Als Fachassistentin der Österreichischen Autistenhilfe betreut Emilia Simon an zwei Tagen pro Woche. Beim Spielen, Basteln und anderen Aktivitäten geht sie aufmerksam auf die Bedürfnisse des Buben ein. „Zu Beginn war es mir wichtig, ihn nur zu beobachten und kennenzulernen. Was er mag und was Auslöser für schwierige Situationen sein können“, erzählt Emilia, die Soziale Arbeit und Sozialpädagogik studiert.
Mehr Interaktion
Körperliche Nähe kann bei Autisten Stressgefühle auslösen – nicht so bei Simon: Beim Lesen hockt der Fünfjährige ganz selbstverständlich auf Emilias Schoß, ein Zeichen dafür, dass er die Studentin ins Herz geschlossen hat.

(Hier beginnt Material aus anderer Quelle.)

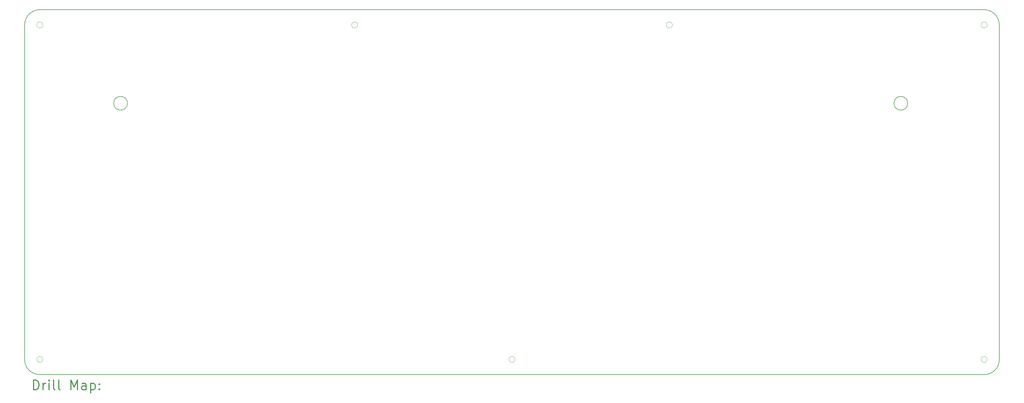
<source format=gbr>
%FSLAX45Y45*%
G04 Gerber Fmt 4.5, Leading zero omitted, Abs format (unit mm)*
G04 Created by KiCad (PCBNEW 5.1.10-88a1d61d58~90~ubuntu21.04.1) date 2021-09-17 14:10:16*
%MOMM*%
%LPD*%
G01*
G04 APERTURE LIST*
%TA.AperFunction,Profile*%
%ADD10C,0.150000*%
%TD*%
%TA.AperFunction,Profile*%
%ADD11C,0.200000*%
%TD*%
%TA.AperFunction,Profile*%
%ADD12C,0.050000*%
%TD*%
%ADD13C,0.200000*%
%ADD14C,0.300000*%
G04 APERTURE END LIST*
D10*
X6492875Y-6076950D02*
X36020375Y-6076950D01*
D11*
X33631450Y-9006650D02*
G75*
G03*
X33631450Y-9006650I-215000J0D01*
G01*
X9231450Y-9006650D02*
G75*
G03*
X9231450Y-9006650I-215000J0D01*
G01*
D10*
X6016625Y-17030700D02*
X6016625Y-6553200D01*
X36020375Y-17506950D02*
X6492875Y-17506950D01*
D12*
X21351885Y-17030700D02*
G75*
G03*
X21351885Y-17030700I-95000J0D01*
G01*
X6587875Y-6553200D02*
G75*
G03*
X6587875Y-6553200I-95000J0D01*
G01*
X6587875Y-17030700D02*
G75*
G03*
X6587875Y-17030700I-95000J0D01*
G01*
D10*
X36496625Y-17030700D02*
G75*
G02*
X36020375Y-17506950I-476250J0D01*
G01*
X6492875Y-17506950D02*
G75*
G02*
X6016625Y-17030700I0J476250D01*
G01*
X6016625Y-6553200D02*
G75*
G02*
X6492875Y-6076950I476250J0D01*
G01*
D12*
X36115375Y-17030700D02*
G75*
G03*
X36115375Y-17030700I-95000J0D01*
G01*
X36115375Y-6553200D02*
G75*
G03*
X36115375Y-6553200I-95000J0D01*
G01*
X16430715Y-6553200D02*
G75*
G03*
X16430715Y-6553200I-95000J0D01*
G01*
D10*
X36020375Y-6076950D02*
G75*
G02*
X36496625Y-6553200I0J-476250D01*
G01*
X36496625Y-6553200D02*
X36496625Y-17030700D01*
D12*
X26273045Y-6553200D02*
G75*
G03*
X26273045Y-6553200I-95000J0D01*
G01*
D13*
D14*
X6295553Y-17980164D02*
X6295553Y-17680164D01*
X6366982Y-17680164D01*
X6409839Y-17694450D01*
X6438411Y-17723022D01*
X6452696Y-17751593D01*
X6466982Y-17808736D01*
X6466982Y-17851593D01*
X6452696Y-17908736D01*
X6438411Y-17937307D01*
X6409839Y-17965879D01*
X6366982Y-17980164D01*
X6295553Y-17980164D01*
X6595553Y-17980164D02*
X6595553Y-17780164D01*
X6595553Y-17837307D02*
X6609839Y-17808736D01*
X6624125Y-17794450D01*
X6652696Y-17780164D01*
X6681268Y-17780164D01*
X6781268Y-17980164D02*
X6781268Y-17780164D01*
X6781268Y-17680164D02*
X6766982Y-17694450D01*
X6781268Y-17708736D01*
X6795553Y-17694450D01*
X6781268Y-17680164D01*
X6781268Y-17708736D01*
X6966982Y-17980164D02*
X6938411Y-17965879D01*
X6924125Y-17937307D01*
X6924125Y-17680164D01*
X7124125Y-17980164D02*
X7095553Y-17965879D01*
X7081268Y-17937307D01*
X7081268Y-17680164D01*
X7466982Y-17980164D02*
X7466982Y-17680164D01*
X7566982Y-17894450D01*
X7666982Y-17680164D01*
X7666982Y-17980164D01*
X7938411Y-17980164D02*
X7938411Y-17823022D01*
X7924125Y-17794450D01*
X7895553Y-17780164D01*
X7838411Y-17780164D01*
X7809839Y-17794450D01*
X7938411Y-17965879D02*
X7909839Y-17980164D01*
X7838411Y-17980164D01*
X7809839Y-17965879D01*
X7795553Y-17937307D01*
X7795553Y-17908736D01*
X7809839Y-17880164D01*
X7838411Y-17865879D01*
X7909839Y-17865879D01*
X7938411Y-17851593D01*
X8081268Y-17780164D02*
X8081268Y-18080164D01*
X8081268Y-17794450D02*
X8109839Y-17780164D01*
X8166982Y-17780164D01*
X8195553Y-17794450D01*
X8209839Y-17808736D01*
X8224125Y-17837307D01*
X8224125Y-17923022D01*
X8209839Y-17951593D01*
X8195553Y-17965879D01*
X8166982Y-17980164D01*
X8109839Y-17980164D01*
X8081268Y-17965879D01*
X8352696Y-17951593D02*
X8366982Y-17965879D01*
X8352696Y-17980164D01*
X8338411Y-17965879D01*
X8352696Y-17951593D01*
X8352696Y-17980164D01*
X8352696Y-17794450D02*
X8366982Y-17808736D01*
X8352696Y-17823022D01*
X8338411Y-17808736D01*
X8352696Y-17794450D01*
X8352696Y-17823022D01*
M02*

</source>
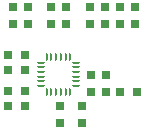
<source format=gtp>
G04*
G04 #@! TF.GenerationSoftware,Altium Limited,Altium Designer,20.0.13 (296)*
G04*
G04 Layer_Color=8421504*
%FSLAX25Y25*%
%MOIN*%
G70*
G01*
G75*
%ADD15R,0.02953X0.03150*%
%ADD16R,0.03150X0.02953*%
G04:AMPARAMS|DCode=17|XSize=23.62mil|YSize=9.06mil|CornerRadius=4.53mil|HoleSize=0mil|Usage=FLASHONLY|Rotation=270.000|XOffset=0mil|YOffset=0mil|HoleType=Round|Shape=RoundedRectangle|*
%AMROUNDEDRECTD17*
21,1,0.02362,0.00000,0,0,270.0*
21,1,0.01456,0.00906,0,0,270.0*
1,1,0.00906,0.00000,-0.00728*
1,1,0.00906,0.00000,0.00728*
1,1,0.00906,0.00000,0.00728*
1,1,0.00906,0.00000,-0.00728*
%
%ADD17ROUNDEDRECTD17*%
G04:AMPARAMS|DCode=18|XSize=23.62mil|YSize=9.06mil|CornerRadius=4.53mil|HoleSize=0mil|Usage=FLASHONLY|Rotation=180.000|XOffset=0mil|YOffset=0mil|HoleType=Round|Shape=RoundedRectangle|*
%AMROUNDEDRECTD18*
21,1,0.02362,0.00000,0,0,180.0*
21,1,0.01456,0.00906,0,0,180.0*
1,1,0.00906,-0.00728,0.00000*
1,1,0.00906,0.00728,0.00000*
1,1,0.00906,0.00728,0.00000*
1,1,0.00906,-0.00728,0.00000*
%
%ADD18ROUNDEDRECTD18*%
D15*
X466000Y239500D02*
D03*
X471709D02*
D03*
X428791Y252000D02*
D03*
X434500D02*
D03*
X428791Y247000D02*
D03*
X434500D02*
D03*
X428646Y240000D02*
D03*
X434354D02*
D03*
X428646Y235000D02*
D03*
X434354D02*
D03*
D16*
X461500Y245354D02*
D03*
Y239646D02*
D03*
X456500Y245354D02*
D03*
Y239646D02*
D03*
X453500Y229146D02*
D03*
Y234854D02*
D03*
X446000Y229146D02*
D03*
Y234854D02*
D03*
X471000Y267854D02*
D03*
Y262146D02*
D03*
X466000Y267854D02*
D03*
Y262146D02*
D03*
X461000Y267854D02*
D03*
Y262146D02*
D03*
X456000Y267854D02*
D03*
Y262146D02*
D03*
X448000Y267854D02*
D03*
Y262146D02*
D03*
X443000Y267854D02*
D03*
Y262146D02*
D03*
X435500Y267854D02*
D03*
Y262146D02*
D03*
X430500Y267854D02*
D03*
Y262146D02*
D03*
D17*
X441563Y251406D02*
D03*
X443138D02*
D03*
X444713D02*
D03*
X446287D02*
D03*
X447862D02*
D03*
X449437D02*
D03*
Y239594D02*
D03*
X447862D02*
D03*
X446287D02*
D03*
X444713D02*
D03*
X443138D02*
D03*
X441563D02*
D03*
D18*
X451406Y249437D02*
D03*
Y247862D02*
D03*
Y246287D02*
D03*
Y244713D02*
D03*
Y243138D02*
D03*
Y241563D02*
D03*
X439594D02*
D03*
Y243138D02*
D03*
Y244713D02*
D03*
Y246287D02*
D03*
Y247862D02*
D03*
Y249437D02*
D03*
M02*

</source>
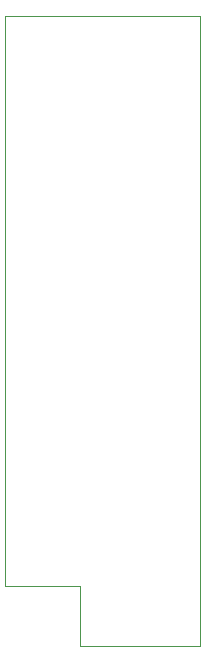
<source format=gbr>
%TF.GenerationSoftware,KiCad,Pcbnew,8.0.4*%
%TF.CreationDate,2024-09-22T15:29:47+02:00*%
%TF.ProjectId,dc_64a,64635f36-3461-42e6-9b69-6361645f7063,rev?*%
%TF.SameCoordinates,Original*%
%TF.FileFunction,Profile,NP*%
%FSLAX46Y46*%
G04 Gerber Fmt 4.6, Leading zero omitted, Abs format (unit mm)*
G04 Created by KiCad (PCBNEW 8.0.4) date 2024-09-22 15:29:47*
%MOMM*%
%LPD*%
G01*
G04 APERTURE LIST*
%TA.AperFunction,Profile*%
%ADD10C,0.050000*%
%TD*%
G04 APERTURE END LIST*
D10*
X91440000Y-33020000D02*
X107950000Y-33020000D01*
X97790000Y-86360000D02*
X97790000Y-81280000D01*
X97790000Y-81280000D02*
X91440000Y-81280000D01*
X107950000Y-86360000D02*
X107950000Y-33020000D01*
X107950000Y-86360000D02*
X97790000Y-86360000D01*
X91440000Y-81280000D02*
X91440000Y-33020000D01*
M02*

</source>
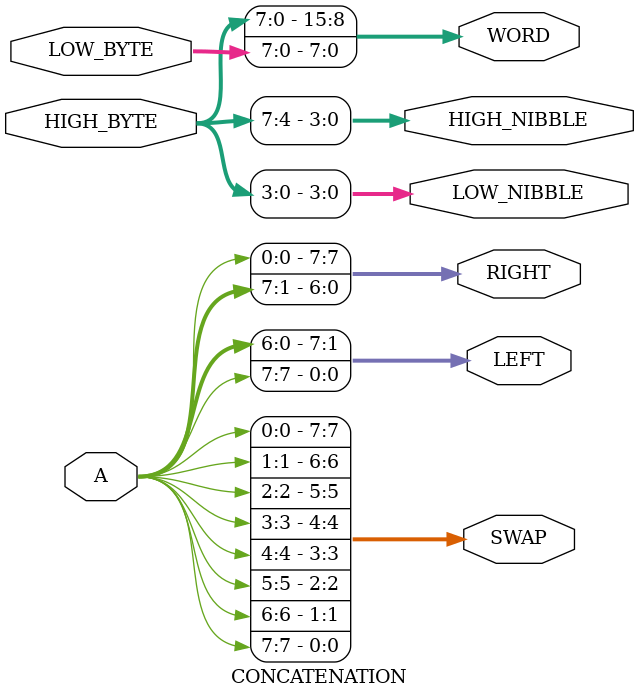
<source format=v>
module CONCATENATION(A, HIGH_BYTE, LOW_BYTE, SWAP, LEFT, RIGHT, WORD, HIGH_NIBBLE, LOW_NIBBLE);

    input [7:0] A, HIGH_BYTE, LOW_BYTE;
    output [7:0]  SWAP, LEFT, RIGHT;
    output [3:0] HIGH_NIBBLE, LOW_NIBBLE;
    output [15:0] WORD;

    assign SWAP = {A[0], A[1], A[2], A[3], A[4], A[5], A[6], A[7]};
    assign RIGHT = {A[0], A[7:1]};
    assign LEFT = {A[6:0], A[7]};
    assign WORD = {HIGH_BYTE, LOW_BYTE};
    assign {HIGH_NIBBLE, LOW_NIBBLE} = HIGH_BYTE;


endmodule
</source>
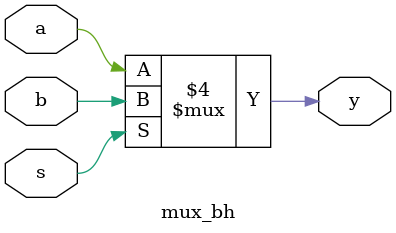
<source format=v>
module mux_bh(a, b, s, y);
	input a,b,s;
	output reg y;
	always @ ( s or a or b )
		begin 
			if ( s == 0 )
				y = a;
			else 
				y = b;
		end 
endmodule

</source>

Simon wird zweisprachig, auf Englisch und Deutsch, erzogen. Als Emilia ihn vor zwei Jahren kennenlernte, sprach er kaum. „Insbesondere im vergangenen Jahr hat er riesige Fortschritte gemacht“, erzählt sie. „Sowohl sprachlich – er sagt jetzt meinen Namen und benennt vieles in seiner Umgebung –, als auch bei der Interaktion – er stellt mehr Augenkontakt her, wirkt insgesamt lebhafter und quirliger.“ Früher sei er in sich gekehrter und stärker auf seine Spezialinteressen fokussiert gewesen. „Inzwischen ist er offener für Neues und geht auf die anderen Kinder zu.“
Mit seiner Kreativität sticht Simon heraus: „Er verwendet Gegenstände für Sachen, für die sie gar nicht vorgesehen sind und kreiert dadurch außergewöhnlichere Spiele, auf die andere Kinder so nie kommen würden.“
Kindergartenleiterin Michaela Pinter schätzt den Beitrag der Fachassistentin als „wertvolle und keineswegs selbstverständliche Unterstützung“. Inklusion im Kindergarten sei „eine Chance für die Sozialisation aller Kinder“. Besonders stolz ist Pinter auf ihr Team, das mit seiner Arbeit „die Basis dafür schafft, dass wir allen Kindern gerecht werden“.
Gemeinsamer Weg
Emilia wird Simon noch ein ganzes Jahr lang begleiten: „Das trifft sich gut, weil er dann mit dem Kindergarten fertig ist – und ich mit dem Studium.“ Die langfristige Betreuung war nicht nur Simons Eltern, sondern auch ihr selbst ein Anliegen. Stabilität und Routinen sind für alle Kinder, vor allem aber für Autisten, wichtig. Für Simon wünscht sich Emilia, „dass er in seinem Leben an Leute gerät, die seine Besonderheiten erkennen und zu schätzen wissen und ihn auf seinem Weg unterstützen“.
Autismus
Bei der Autismus-Spektrum-Störung handelt es sich um eine Entwicklungsstörung, die sich darauf auswirkt, wie sich eine Person verhält, ausdrückt, mit anderen in Beziehung tritt und die Umwelt wahrnimmt.
Kommunikation
Die Sprachfähigkeit kann unterschiedlich ausgeprägt sein: Manche kommunizieren mithilfe von Bildern und Gebärden, andere verfügen über ein Sprachtalent. Autisten können nonverbale Signale nicht so gut deuten, was soziale Situationen schwieriger gestalten kann.
48 000 Kinder
haben in Österreich eine Autismus-Diagnose.
Verhalten
Stereotype Verhaltensweisen (bestimmte Handlungen werden wiederholt) und Spezialinteressen sind typisch für Autisten, die auch bestimmte Reize (Geräusche, Geschmäcker, Haptik, etc.) intensiver wahrnehmen.
Anlaufstelle
Die Österreichische Autistenhilfe steht Autisten und ihren Familien in den Bereichen Beratung, Therapie und Diagnose zur Seite.